2. Human Post-Editing: Three native-speaking annotators post-edit each sample. Automatic verifiers (rule-based and model-based using Qwen2.5-72B) are used to assess annotation quality. An iterative process with at least three iterations is employed.
3. LLM-Based Final Version Selection: GPT-4o-mini is used to select the final translation version, mitigating position bias. Pairwise comparisons are used to determine the best translation.
- Handling Complex Constraints: Addresses the challenge of extracting keywords from translated instructions for rule-based verification. Keywords are enclosed in special symbols to facilitate extraction (Table 4 and Table 5 illustrate this).
4. Experimental Results:
- Evaluation Setup:
- Evaluated Models: Llama3.1, Qwen2.5, Gemma2, InternLM2.5, Aya-Expanse, DeepSeek-V3, and GPT-4o-mini.

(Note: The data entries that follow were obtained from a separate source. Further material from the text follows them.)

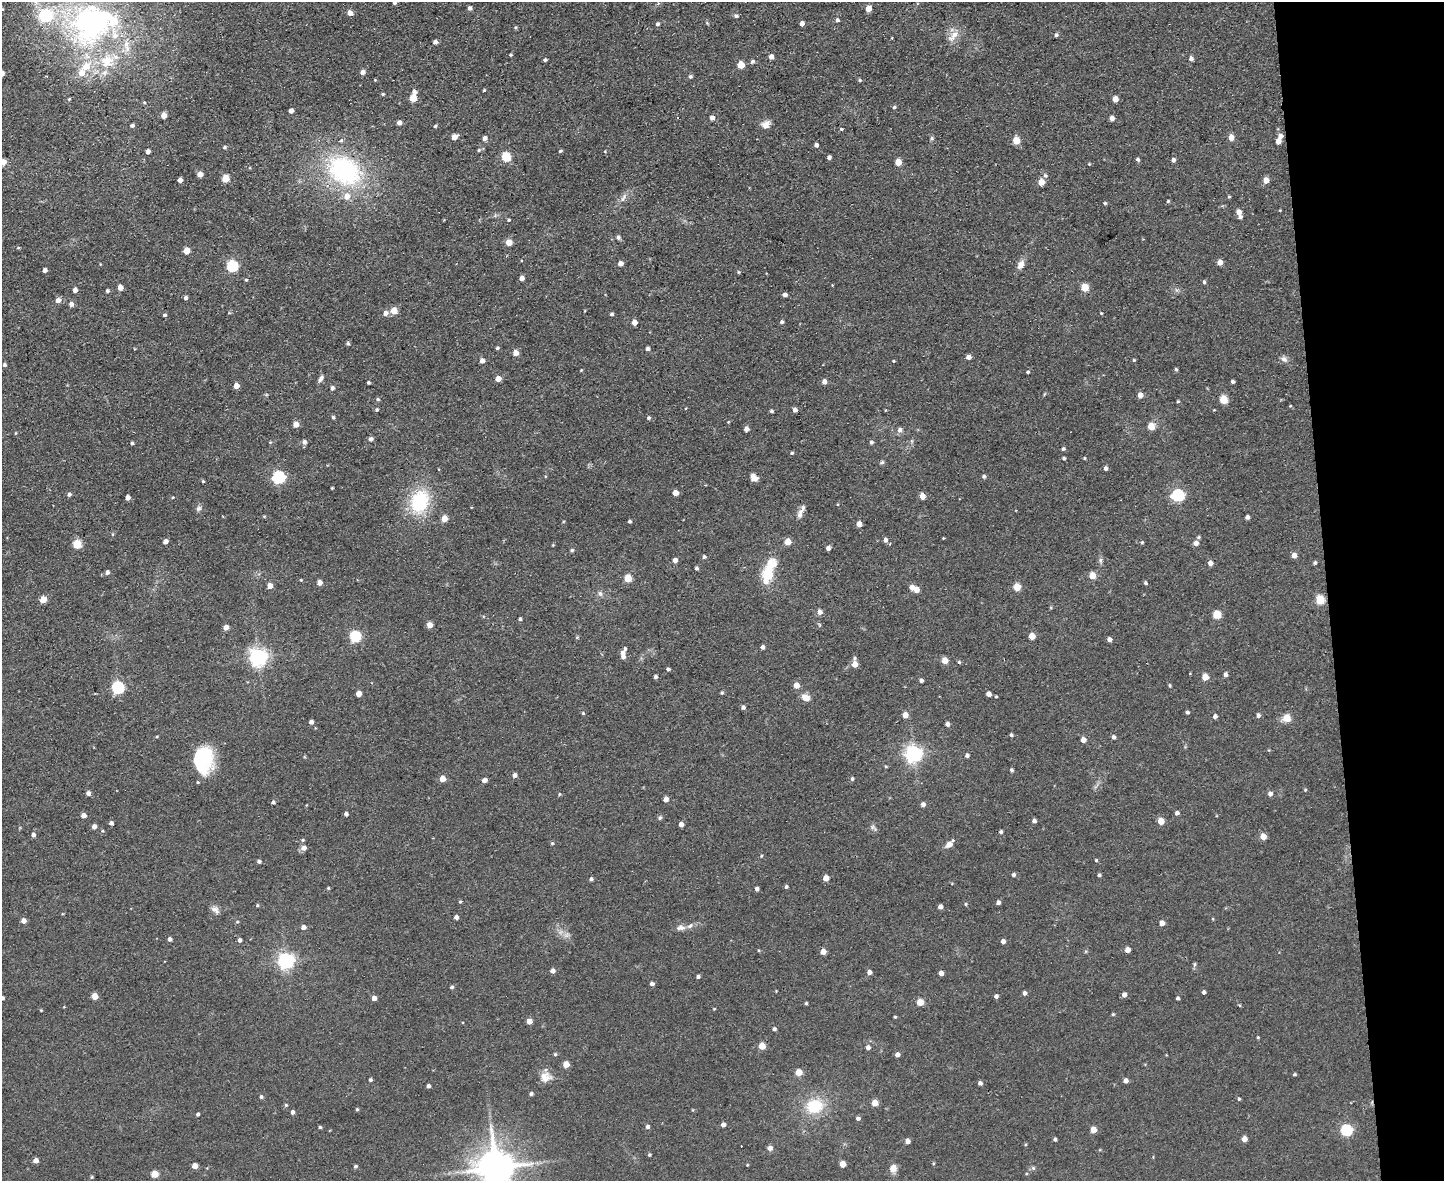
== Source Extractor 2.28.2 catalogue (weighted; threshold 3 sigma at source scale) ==
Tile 9 of 3 x 4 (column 3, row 3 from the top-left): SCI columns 3122-4563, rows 1180-2358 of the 4693 x 4717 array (HDU 1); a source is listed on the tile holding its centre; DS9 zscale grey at full resolution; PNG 1446 x 1183 px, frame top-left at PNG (2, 2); no overlay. Shown black and unused: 8% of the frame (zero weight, under 2 of 3 exposures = <1% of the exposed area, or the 3 px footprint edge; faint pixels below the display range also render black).
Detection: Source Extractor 2.28.2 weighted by HDU 2 'WHT'; one run over the whole footprint, this tile lists its part. Background 0.0555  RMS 0.0087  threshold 0.039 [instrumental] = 3 sigma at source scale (4.5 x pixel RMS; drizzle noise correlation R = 1.50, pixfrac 1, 0.05/0.05 arcsec/px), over >= 5 px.
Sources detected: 389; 4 inside a brighter object's white glare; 3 cosmic-ray / hot-pixel residue — not listed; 14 inside a brighter listed object's ellipse — not listed separately; the other 368 listed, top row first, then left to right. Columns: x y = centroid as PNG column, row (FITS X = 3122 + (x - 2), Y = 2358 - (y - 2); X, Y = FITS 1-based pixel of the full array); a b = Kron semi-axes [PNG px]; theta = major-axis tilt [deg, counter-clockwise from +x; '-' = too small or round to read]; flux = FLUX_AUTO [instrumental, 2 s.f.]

- Inference Configuration: Greedy decoding (except for problem solving, where temperature = 0.2). Standard chat templates and system prompts are used.
- Multilingual Benchmark Results (Table 6, Figure 4):
- Larger models generally improve performance, but language disparities persist.
- Effective utilization of language-agnostic capabilities is challenging in multilingual contexts. Reasoning capabilities vary significantly across languages.
- Model performance is often biased toward high-resource languages.
- DeepSeek-V3 narrows the gap between open-source and closed-source models.
- Translation capabilities are positively correlated with other evaluated capabilities.
- Models within the same family exhibit consistent performance patterns across languages.
5. Analysis:
- High Correctness Agreement: High F1 scores (>0.9) indicate strong agreement between problem-solving correctness in English versus other languages (Figure 6). However, F1 scores are lower for low-resource languages.
- Challenges in Evaluating Domain-Specific Translation: Traditional metrics like BLEU and TER are unreliable due to the presence of unchanged text. Model-based metrics (XCOMET) have high variance. A performance retention rate is proposed but doesn't work as expected. (Table 7)
- Machine-Translated Task Data: Can lead to both overestimation and underestimation of model performance (Figure 8). Human-translated data leads to better performance, especially in rule-based instruction following.
- Conventional Understanding Tasks: Insufficient for evaluating multilingual capabilities. BenchMAX reveals different performance patterns compared to traditional understanding tasks.
6. Conclusion:
- BenchMAX is a comprehensive multilingual benchmark designed to assess LLM capabilities across diverse languages and tasks.
- State-of-the-art LLMs still exhibit uneven performance across different languages.
- Simply increasing model size does not eliminate performance gaps, highlighting the need for further research to achieve balanced multilingual capabilities.
Impact Statement:
The authors state that the goal of the paper is to advance the field of machine learning and that there are no specific societal consequences to highlight.
In essence, the paper presents a valuable new resource for the multilingual NLP community. It provides a more rigorous and comprehensive way to evaluate LLMs across a wider range of languages and tasks than previous benchmarks, and offers insights into the challenges of building truly multilingual models.